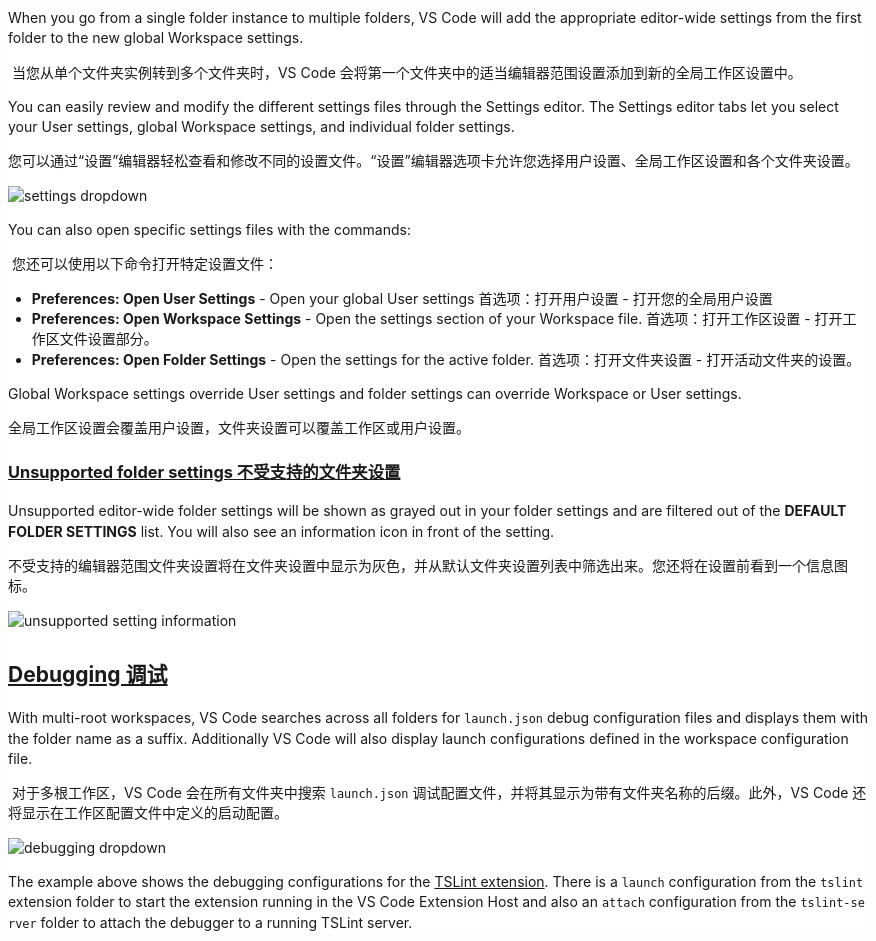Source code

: When you go from a single folder instance to multiple folders, VS Code will add the appropriate editor-wide settings from the first folder to the new global Workspace settings.

​​	当您从单个文件夹实例转到多个文件夹时，VS Code 会将第一个文件夹中的适当编辑器范围设置添加到新的全局工作区设置中。

You can easily review and modify the different settings files through the Settings editor. The Settings editor tabs let you select your User settings, global Workspace settings, and individual folder settings.

​​	您可以通过“设置”编辑器轻松查看和修改不同的设置文件。“设置”编辑器选项卡允许您选择用户设置、全局工作区设置和各个文件夹设置。

![settings dropdown](https://code.visualstudio.com/assets/docs/editor/multi-root-workspaces/settings-dropdown.png)

You can also open specific settings files with the commands:

​​	您还可以使用以下命令打开特定设置文件：

- **Preferences: Open User Settings** - Open your global User settings
  首选项：打开用户设置 - 打开您的全局用户设置
- **Preferences: Open Workspace Settings** - Open the settings section of your Workspace file.
  首选项：打开工作区设置 - 打开工作区文件设置部分。
- **Preferences: Open Folder Settings** - Open the settings for the active folder.
  首选项：打开文件夹设置 - 打开活动文件夹的设置。

Global Workspace settings override User settings and folder settings can override Workspace or User settings.

​​	全局工作区设置会覆盖用户设置，文件夹设置可以覆盖工作区或用户设置。

### [Unsupported folder settings 不受支持的文件夹设置](https://code.visualstudio.com/docs/editor/multi-root-workspaces#_unsupported-folder-settings)

Unsupported editor-wide folder settings will be shown as grayed out in your folder settings and are filtered out of the **DEFAULT FOLDER SETTINGS** list. You will also see an information icon in front of the setting.

​​	不受支持的编辑器范围文件夹设置将在文件夹设置中显示为灰色，并从默认文件夹设置列表中筛选出来。您还将在设置前看到一个信息图标。

![unsupported setting information](https://code.visualstudio.com/assets/docs/editor/multi-root-workspaces/unsupported-setting-info.png)

## [Debugging 调试](https://code.visualstudio.com/docs/editor/multi-root-workspaces#_debugging)

With multi-root workspaces, VS Code searches across all folders for `launch.json` debug configuration files and displays them with the folder name as a suffix. Additionally VS Code will also display launch configurations defined in the workspace configuration file.

​​	对于多根工作区，VS Code 会在所有文件夹中搜索 `launch.json` 调试配置文件，并将其显示为带有文件夹名称的后缀。此外，VS Code 还将显示在工作区配置文件中定义的启动配置。

![debugging dropdown](https://code.visualstudio.com/assets/docs/editor/multi-root-workspaces/debugging-dropdown.png)

The example above shows the debugging configurations for the [TSLint extension](https://marketplace.visualstudio.com/items?itemName=eg2.tslint). There is a `launch` configuration from the `tslint` extension folder to start the extension running in the VS Code Extension Host and also an `attach` configuration from the `tslint-server` folder to attach the debugger to a running TSLint server.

> _TASK INSTRUCTIONS_
Find the word "Preferences" in the entries and show each line where it is found.

> _RESPONSE AREA_
- **Preferences: Open User Settings** - Open your global User settings
- **Preferences: Open Workspace Settings** - Open the settings section of your Workspace file.
- **Preferences: Open Folder Settings** - Open the settings for the active folder.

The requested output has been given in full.